I’m just looking for my place
Am I a CENTRAL American?
Si pues, soy del EpiCentro.
So what have I ever done for revolution, honey?
But entertain thoughts of clandestine self-righteous militant explosions.
Si el poeta sos vos que tengo yo que hablarte?**
I mean its just a revolution honey, why they getting so crazy?
I’m just trying to stay away from letting them impose their guru on me.
I don’t have to prove who’s more down, I’m just trying to keep my head up.

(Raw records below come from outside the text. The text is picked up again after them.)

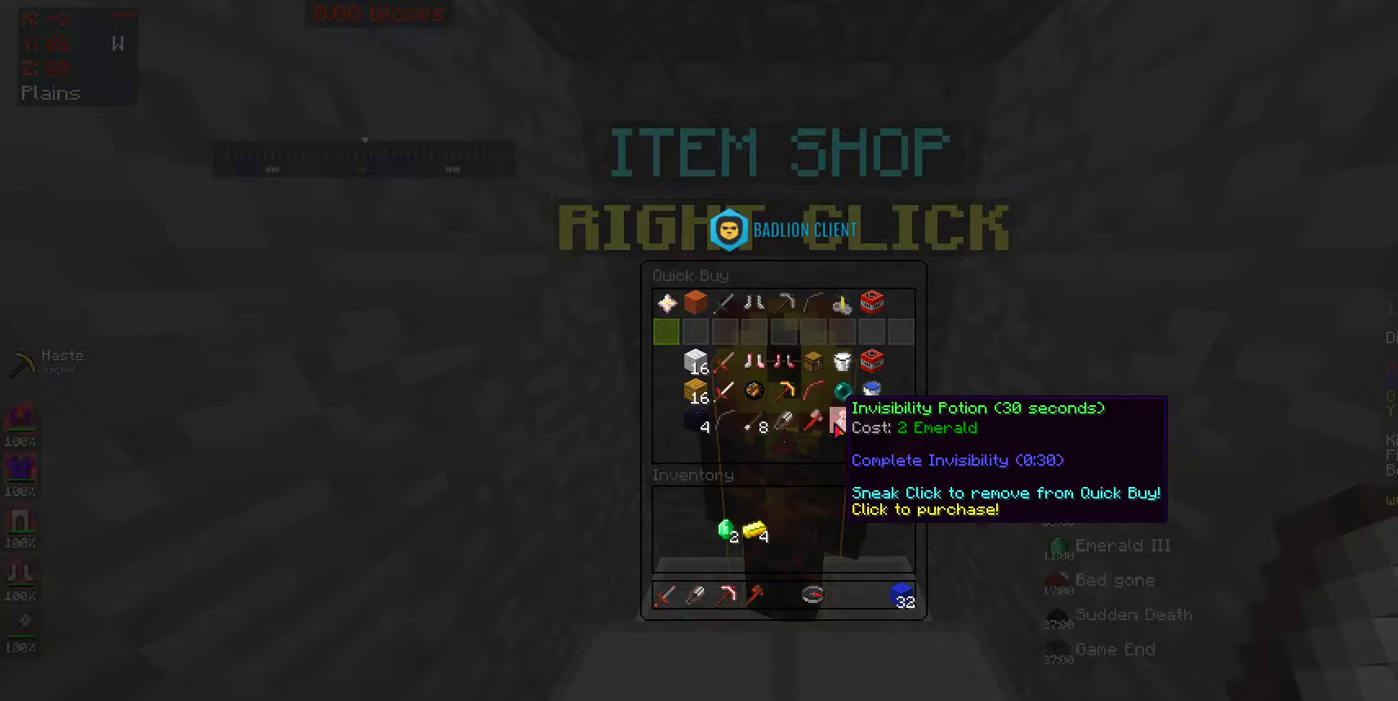
Gameplay with keyboard and mouse; each line is a JSON object with the keys and mouse buttons held at the frame after it. "events" lists presses ("down") and releases ("up") of "a", "d", "s", "space", "w", "mouse_left" and "mouse_right" between this image and that frame as [ms after this image, input, new state], when the widget could be followed in between. "mouse_left", "mouse_right" = the "left", "right" buttons of the "mouse" list. No other keys are recorded. Fast repeated clicks can show as one long hold. Mouse movement is not recorded.
{"keys": [], "mouse": [], "events": []}
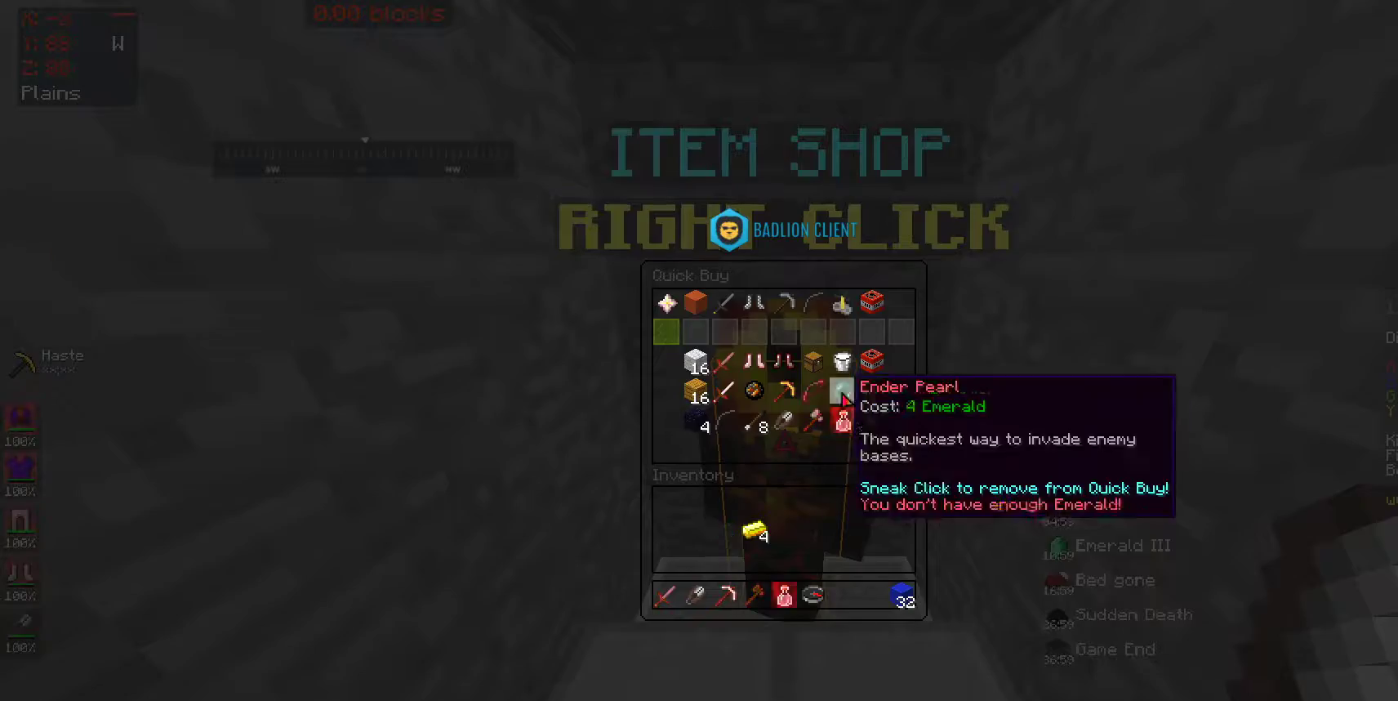
{"keys": [], "mouse": []}
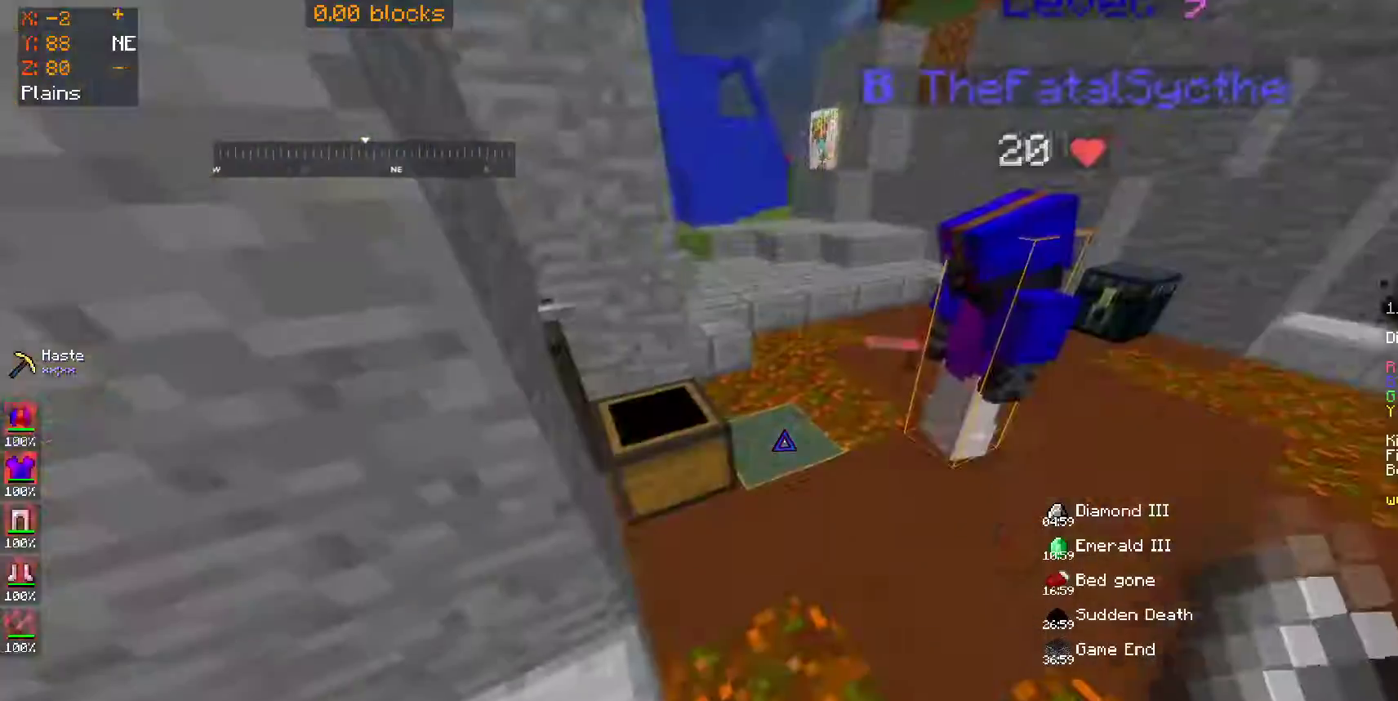
{"keys": ["space", "w"], "mouse": [], "events": [[100, "w", "down"], [450, "space", "down"]]}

But, what have I ever done??
But survive race riots in high school
Picking up the pieces using translator techniques
But get through college when the high school counselor said it couldn’t be done
But tell stories on a microphone,
possibly just touching one.
Companeros mios yo cumplo mi papel luchando con lo major que tengo.*
With the best that I’ve got.
No one knows my secret plans
Documentary dias, radio nights, printed palabras
What I am capable of
Practicing storyteller strategies and messenger maneras
Holding the door open for the little ones who are coming thru
What I am planning to do
Its part of my dynamically undisciplined destiny
To observe what is not obvious
Risking reporting truths untold
Campaigning and complaining for the silent
who carry this country on their back
Layering laughter between tears
Unless we document ourselves we are invisible
There is so much left to do.
I’m taking on telling the truth.
I’m just a revolutionary mama,
Solidarity! Baby!
Otto Rene Castillo *Before the Scales, Tomorrow: ,**Viudo de mundo ***Song by SABIA
CentralAmericanAmerican
by Maya Chinchilla
First published Spring, 1999 La Revista, UC Santa Cruz
Centralamerican American
does that come with a hyphen?
a space?
Central America
America
América
Las Américas
Español chapín
black beans and white rice
tortillas de maiz almost an inch thick
refugees and exiles
as playmates
movies with trembling
mountains, bombs and
gunfire raging in my heart.
black lists and secrets.
Huipiles and mysterious people
passing through my home.
Where is the center of America, anyway?
Are there flowers on a volcano?
You can find the center in my heart
where I imagine the flowers never die
But today the volcano explodes in the way
it has every day for 30 years.
No it is not a sacrifice it desires,
for we already have sacrificed too much,
They want us out of this country
they say we don’t belong here
vamos pa’ el norte
they tell us the American dream is the truth
but that our stories of escape from horror are not.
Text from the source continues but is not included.